Despite that silver lining, the company had a procurement nightmare on its hands. The company had to find all of the requisite hardware to rebuild 12,000 to 15,000 machines and completely replace 700 to 1,000 laptops and hundreds of servers and networking equipment.
And it began its recovery over a holiday weekend. “No one has hundreds and hundreds of backup supplies on hand, but we were lucky in that our partners really felt our pain and they stood by us,” says the spokesperson. “We needed servers overnight on a holiday weekend and Dell ordered chip sets shipped from China for us and even opened some factories to advance our orders.”
Even with the help of its partners, though, procurement and rebuilding was an enormous struggle. “We worked around the clock; didn’t spare any expense on consulting, hardware, software, whatever it took to get our systems up and running,” says the spokesperson. “We had to touch every machine, bring it up in a Linux mode, recover data from the D drives, and then rebuild the machine from scratch. That’s what we had to do for all 12,000 to 15,000 machines.”
In the meantime, the software company provided alternative platforms, applications, and other solutions free of cost to all of its customers that had been impacted by the attack, bringing them up to at least a minimal product capability while full system capabilities were being restored.
But remember, this company is not a healthcare organization.

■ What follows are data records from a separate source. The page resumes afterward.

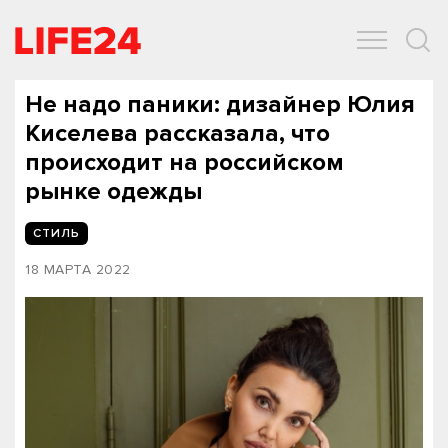
ОБЩЕСТВО
ЭКОНОМИКА
ЗДОРОВЬЕ
IT
СПОРТ
Не надо паники: дизайнер Юлия
Киселева рассказала, что
происходит на российском
рынке одежды
СТИЛЬ
18 МАРТА 2022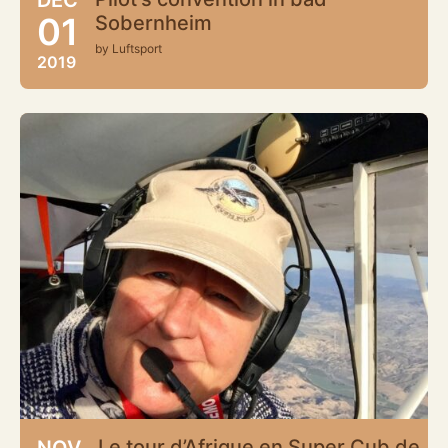
01
Sobernheim
by Luftsport
2019
Le tour d’Afrique en Super Cub de
NOV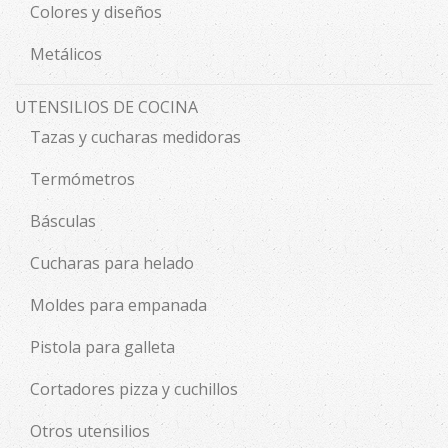
Colores y diseños
Metálicos
UTENSILIOS DE COCINA
Tazas y cucharas medidoras
Termómetros
Básculas
Cucharas para helado
Moldes para empanada
Pistola para galleta
Cortadores pizza y cuchillos
Otros utensilios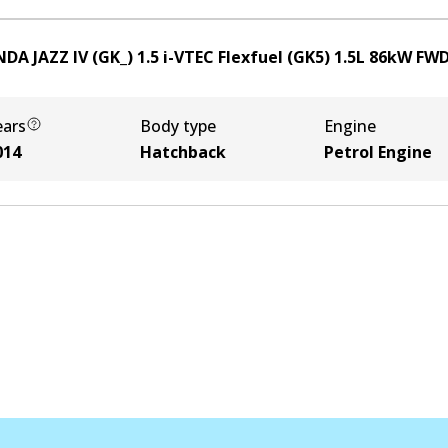
DA JAZZ IV (GK_) 1.5 i-VTEC Flexfuel (GK5)
1.5
L
86
kW
FW
ears
Body type
Engine
014
Hatchback
Petrol Engine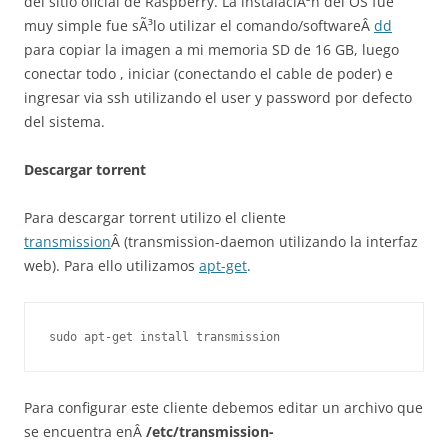
del sitio oficial de Raspberry. La instalaciÃ³n del OS fue
muy simple fue sÃ³lo utilizar el comando/softwareÂ
dd
para copiar la imagen a mi memoria SD de 16 GB, luego
conectar todo , iniciar (conectando el cable de poder) e
ingresar via ssh utilizando el user y password por defecto
del sistema.
Descargar torrent
Para descargar torrent utilizo el cliente
transmission
Â (transmission-daemon utilizando la interfaz
web). Para ello utilizamos
apt-get
.
sudo apt-get install transmission
Para configurar este cliente debemos editar un archivo que
se encuentra enÂ
/etc/transmission-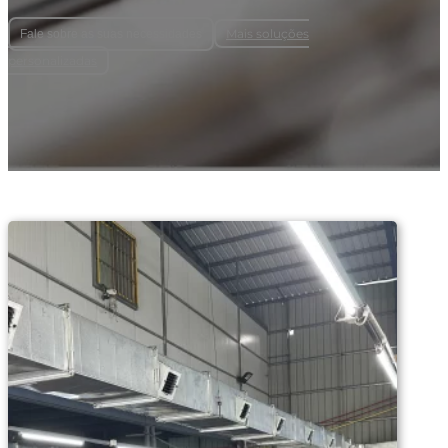
Mais soluções
Fale sobre as suas necessidades
personalizadas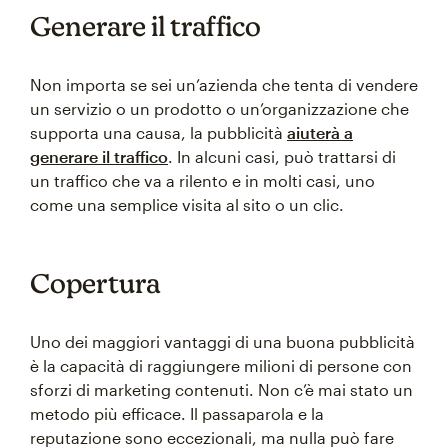
Generare il traffico
Non importa se sei un’azienda che tenta di vendere
un servizio o un prodotto o un’organizzazione che
supporta una causa, la pubblicità
aiuterà a
generare il traffico
. In alcuni casi, può trattarsi di
un traffico che va a rilento e in molti casi, uno
come una semplice visita al sito o un clic.
Copertura
Uno dei maggiori vantaggi di una buona pubblicità
è la capacità di raggiungere milioni di persone con
sforzi di marketing contenuti. Non c’è mai stato un
metodo più efficace. Il passaparola e la
reputazione sono eccezionali, ma nulla può fare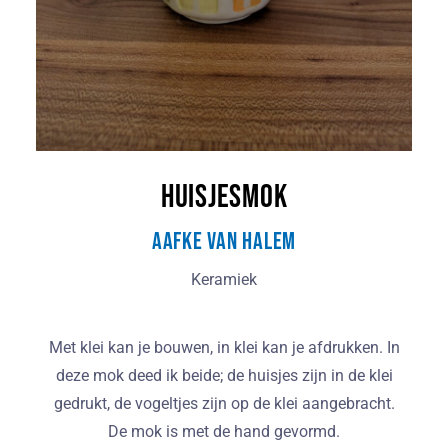
Huisjesmok
Aafke van Halem
Keramiek
Met klei kan je bouwen, in klei kan je afdrukken. In
deze mok deed ik beide; de huisjes zijn in de klei
gedrukt, de vogeltjes zijn op de klei aangebracht.
De mok is met de hand gevormd.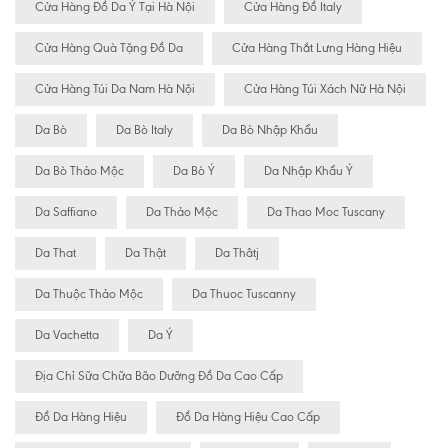
Cửa Hàng Đồ Da Ý Tại Hà Nội
Cửa Hàng Đồ Italy
Cửa Hàng Quà Tặng Đồ Da
Cửa Hàng Thắt Lưng Hàng Hiệu
Cửa Hàng Túi Da Nam Hà Nội
Cửa Hàng Túi Xách Nữ Hà Nội
Da Bò
Da Bò Italy
Da Bò Nhập Khẩu
Da Bò Thảo Mộc
Da Bò Ý
Da Nhập Khẩu Ý
Da Saffiano
Da Thảo Mộc
Da Thao Moc Tuscany
Da That
Da Thật
Da Thâtj
Da Thuộc Thảo Mộc
Da Thuoc Tuscanny
Da Vachetta
Da Ý
Địa Chỉ Sữa Chữa Bão Dưỡng Đồ Da Cao Cấp
Đồ Da Hàng Hiệu
Đồ Da Hàng Hiệu Cao Cấp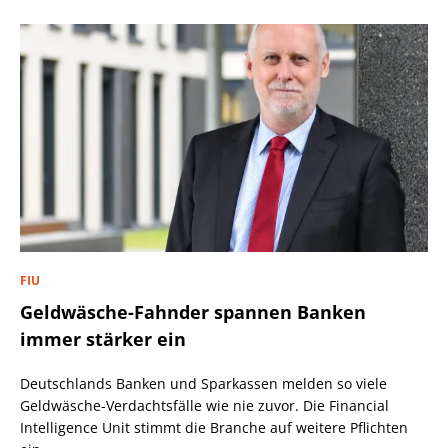
FIU
Geldwäsche-Fahnder spannen Banken
immer stärker ein
Deutschlands Banken und Sparkassen melden so viele
Geldwäsche-Verdachtsfälle wie nie zuvor. Die Financial
Intelligence Unit stimmt die Branche auf weitere Pflichten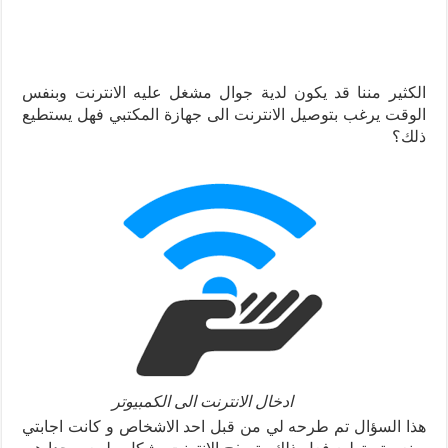
الكثير مننا قد يكون لدية جوال مشغل عليه الانترنت وبنفس
الوقت يرغب بتوصيل الانترنت الى جهازة المكتبي فهل يستطيع
ذلك؟
ادخال الانترنت الى الكمبيوتر
هذا السؤال تم طرحه لي من قبل احد الاشخاص و كانت اجابتي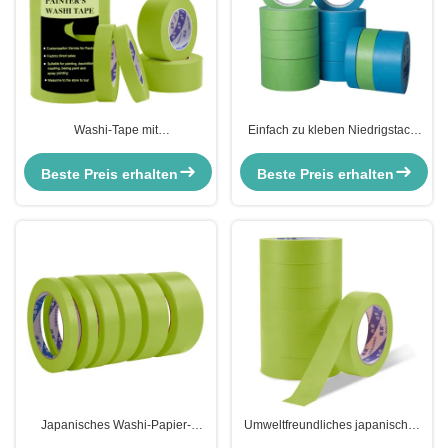
Washi-Tape mit
Einfach zu kleben Niedrigstack
Temperaturbeständigkeit 140um-
Washi-Tape 120-140um für
150um
Handwerk Möbel Steckdosen
Beste Preis erhalten
Beste Preis erhalten
Japanisches Washi-Papier-
Umweltfreundliches japanisches
Maskenband 100 Grad
Reispapierband UV-beständig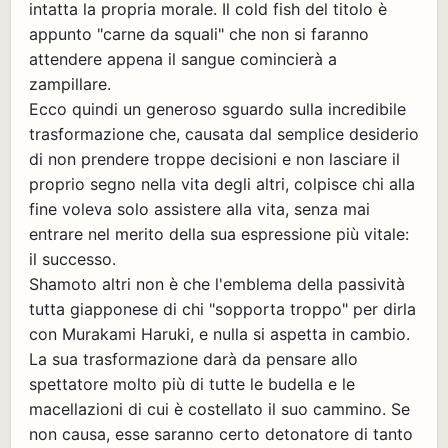
intatta la propria morale. Il cold fish del titolo è
appunto "carne da squali" che non si faranno
attendere appena il sangue comincierà a
zampillare.
Ecco quindi un generoso sguardo sulla incredibile
trasformazione che, causata dal semplice desiderio
di non prendere troppe decisioni e non lasciare il
proprio segno nella vita degli altri, colpisce chi alla
fine voleva solo assistere alla vita, senza mai
entrare nel merito della sua espressione più vitale:
il successo.
Shamoto altri non è che l'emblema della passività
tutta giapponese di chi "sopporta troppo" per dirla
con Murakami Haruki, e nulla si aspetta in cambio.
La sua trasformazione darà da pensare allo
spettatore molto più di tutte le budella e le
macellazioni di cui è costellato il suo cammino. Se
non causa, esse saranno certo detonatore di tanto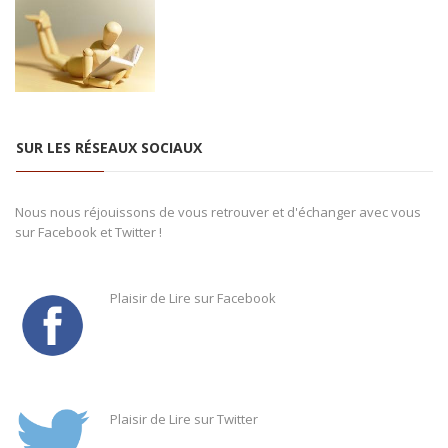
SUR LES RÉSEAUX SOCIAUX
Nous nous réjouissons de vous retrouver et d'échanger avec vous
sur Facebook et Twitter !
Plaisir de Lire sur Facebook
Plaisir de Lire sur Twitter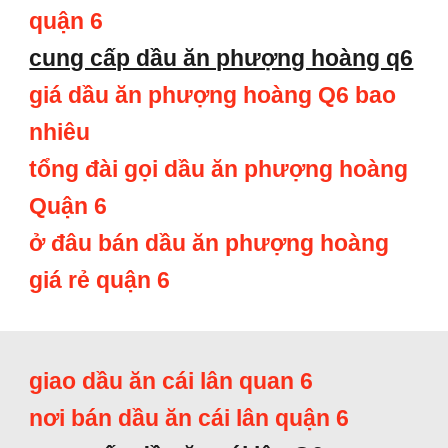
quận 6
cung cấp dầu ăn phượng hoàng q6
giá dầu ăn phượng hoàng Q6 bao
nhiêu
tổng đài gọi dầu ăn phượng hoàng
Quận 6
ở đâu bán dầu ăn phượng hoàng
giá rẻ quận 6
giao dầu ăn cái lân quan 6
nơi bán dầu ăn cái lân quận 6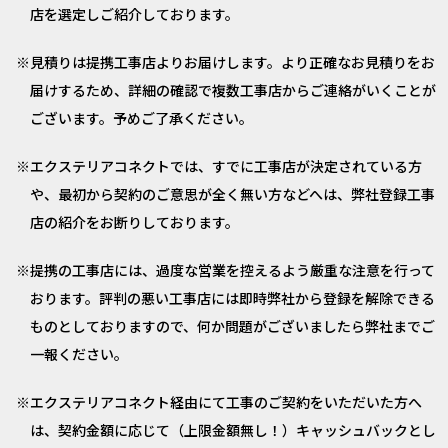
店を選定しご紹介しております。
見積りは提携工事店よりお届けします。より正確なお見積りをお
届けするため、詳細の確認で複数工事店からご連絡がいくことが
ございます。予めご了承ください。
エクステリアコネクトでは、すでに工事店が決定されている方
や、最初から契約のご意思が全く無い方などへは、弊社登録工事
店の紹介をお断りしております。
提携の工事店には、過度な営業を控えるよう厳重な注意を行って
おります。評判の悪い工事店には即時弊社から登録を解除できる
ものとしておりますので、何か問題がございましたら弊社までご
一報ください。
エクステリアコネクト経由にて工事のご契約をいただいた方へ
は、契約金額に応じて（上限金額無し！）キャッシュバックとし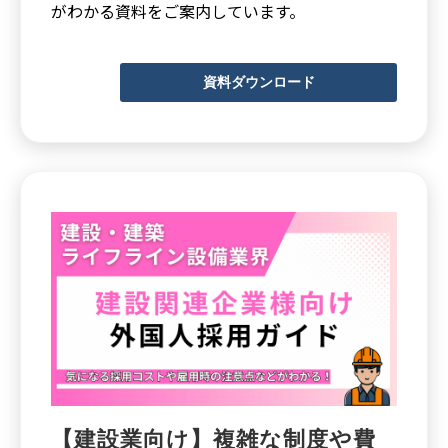
がわかる資料をご案内しています。
資料ダウンロード
【建設業向け】複雑な制度や費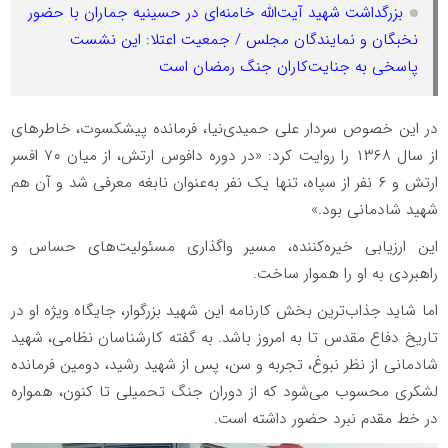
بزرگداشت شهید آیت‌الله خامنه‌ای در حسینیه جماران با حضور
نخبگان و نمایندگان مجلس / جمعیت اعتلا: این نشست
پاسخی به جنایت‌کاران جنگ رمضان است
در این خصوص سردار علی حمیدی‌نیا، فرمانده پیشکسوت، خاطرهای
از سال ۱۳۶۸ را روایت کرد: «در دوره دافوس ارتش، از میان ۷۰ افسر
ارتش و ۶ نفر از سپاه، تنها یک نفر به‌عنوان نابغه معرفی شد و آن هم
شهید شادمانی بود.»
این ارزیابی خیره‌کننده، مسیر واگذاری مسئولیت‌های حساس و
راهبردی به او را هموار ساخت.
اما شاید جذاب‌ترین بخش کارنامه این شهید بزرگوار، جایگاه ویژه او در
تاریخ دفاع مقدس تا به امروز باشد. به گفته کارشناسان نظامی، شهید
شادمانی از نظر نبوغ، تجربه و سن، پس از شهید رشید، دومین فرمانده
لشکری محسوب می‌شود که از دوران جنگ تحمیلی تا کنون، همواره
در خط مقدم نبرد حضور داشته است.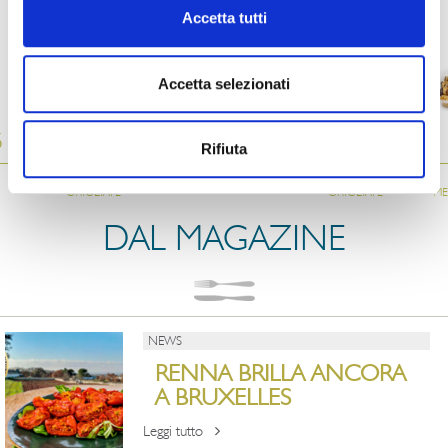
Accetta tutti
ALTRI PRODOTTI DELLA LINEA TERRA
Accetta selezionati
5
ATM034
026
034
Rifiuta
MELANZANA
OLIVE “LECCINO”
MELANZANE
GRIGLIATE
GRIGLIATE
ME
DAL MAGAZINE
NEWS
RENNA BRILLA ANCORA
A BRUXELLES
Leggi tutto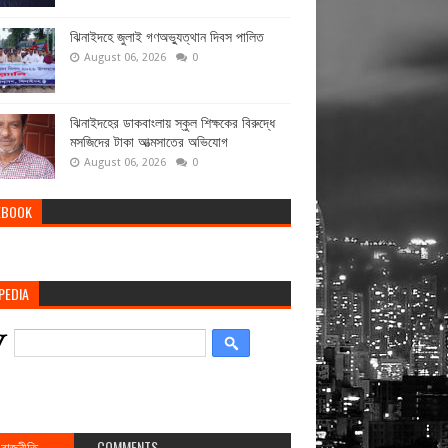
ঝিনাইদহে জুলাই গণঅভ্যুত্থান দিবস পালিত
August 06, 2026
0
ঝিনাইদহের ডাকবাংলায় স্কুল শিক্ষকের বিরুদ্ধে
মসজিদের টাকা আত্মসাতের অভিযোগ
August 06, 2026
0
EBOOK
PEDIA
রাজনীতি
COMMENTS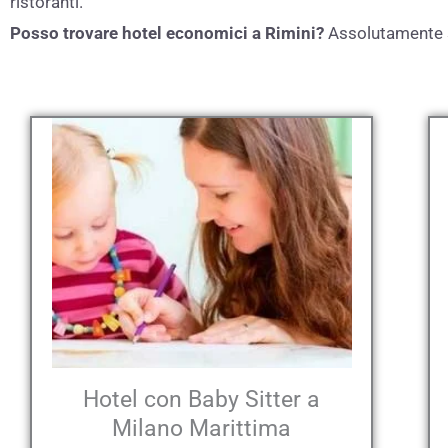
ristoranti.
Posso trovare hotel economici a Rimini?
Assolutamente sì
Hotel con Baby Sitter a
Milano Marittima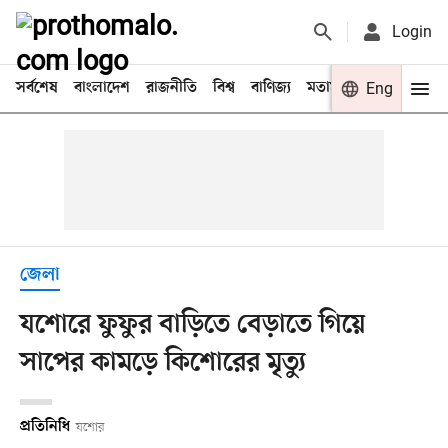
Login
সর্বশেষ
বাংলাদেশ
রাজনীতি
বিশ্ব
বাণিজ্য
মতামত
খেলা
Eng
বিনো
জেলা
যশোরে ফুফুর বাড়িতে বেড়াতে গিয়ে
সাপের কামড়ে কিশোরের মৃত্যু
প্রতিনিধি
যশোর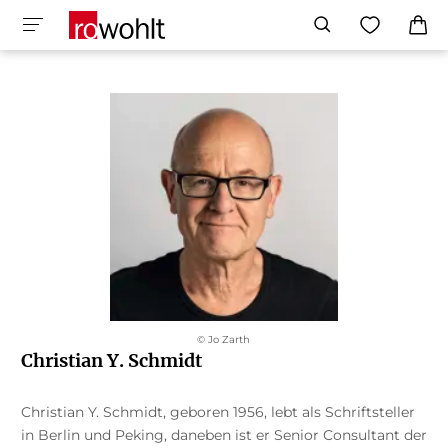
© Jo Zarth
Christian Y. Schmidt
Christian Y. Schmidt, geboren 1956, lebt als Schriftsteller
in Berlin und Peking, daneben ist er Senior Consultant der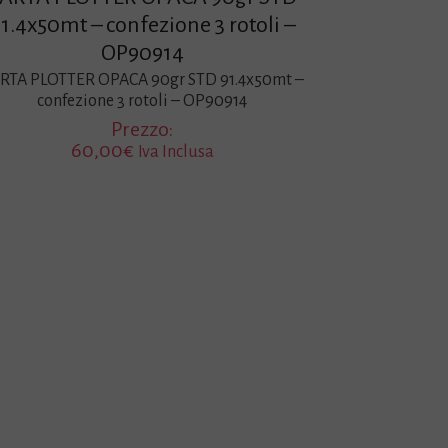
1.4x50mt – confezione 3 rotoli –
OP90914
RTA PLOTTER OPACA 90gr STD 91.4x50mt –
confezione 3 rotoli – OP90914
Prezzo:
60,00
€
Iva Inclusa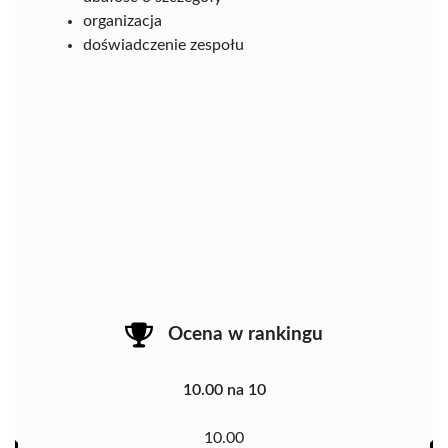
organizacja
doświadczenie zespołu
Ocena w rankingu
10.00 na 10
10.00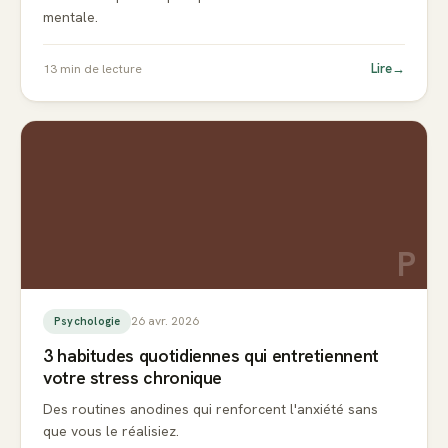
mentale.
Lire
→
13
min de lecture
P
26 avr. 2026
Psychologie
3 habitudes quotidiennes qui entretiennent
votre stress chronique
Des routines anodines qui renforcent l'anxiété sans
que vous le réalisiez.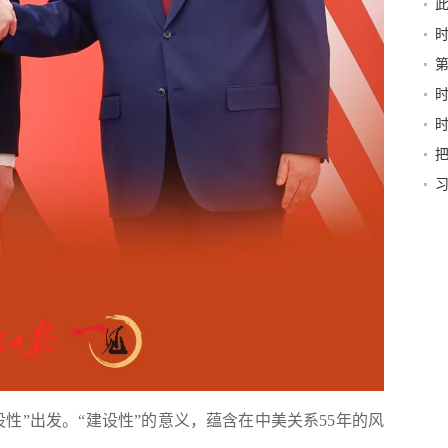
行力
深
”出发。“建设性”的意义，蕴含在中美关系55年的风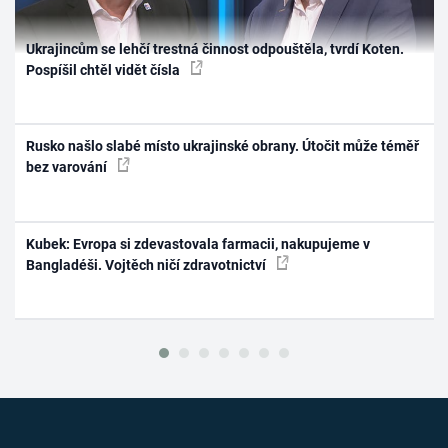
Ukrajincům se lehčí trestná činnost odpouštěla, tvrdí Koten.
Pospíšil chtěl vidět čísla
Rusko našlo slabé místo ukrajinské obrany. Útočit může téměř
bez varování
Kubek: Evropa si zdevastovala farmacii, nakupujeme v
Bangladéši. Vojtěch ničí zdravotnictví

There was no risk that the virus would interfere with the operation of medical devices. The same can’t be said of most healthcare organizations, whose wide array of connected devices are often outdated beyond patches or updates.
“Imagine you’re a hospital and you get hit by cyber munitions and you’ve lost confidence in your medical devices because of the damage done by the attack,” says Gomez. “Now, you suddenly have to replace thousands of devices. How do you do that? Do you even have a contingency plan for that?”
As Gomez notes, “You could be in a situation where you’ve got six months to a year before manufacturers can replace every device. If this includes life support systems, for example, you’re going to either have to transfer patients to other hospitals, or you may get other hospitals to lend you equipment for a short period of time; but there’s not usually pre-existing agreements in place for anything like that, so the havoc it would cause would be devastating.”
The software provider and the others that survived the NotPetya attack now have one advantage over other organizations: they have a better idea of how to protect themselves. Of necessity, they have already put new systems and practices into place.
“Our security wasn’t weak,” notes the software company spokesperson. “What we had to do was redouble all of our postures in terms of network, virtual, physical, and system protections. We enhanced segregation, increased scanning and testing, added more backups, a second anti-virus system. We have an agent on every machine that monitors and can shut it down automatically if suspicious activity is detected, so that it can’t spread the way the NotPetya malware did. And every machine that’s going to be on our network has to pass a security audit.”
The cost of preparing and protecting is often the stumbling block for IT security teams, even at healthcare organizations that must meet HIPAA, HIMSS, and other regulatory requirements for protecting patient data.
But Gomez points to the experience of the software company, Fed Ex, and others, who lost so many billions in a “side effect” attack. “Ask yourself what would happen if such a virus got into your systems,” he says. “The cost of setting up proper cybersecurity is a fraction of what you could lose in such a scenario.”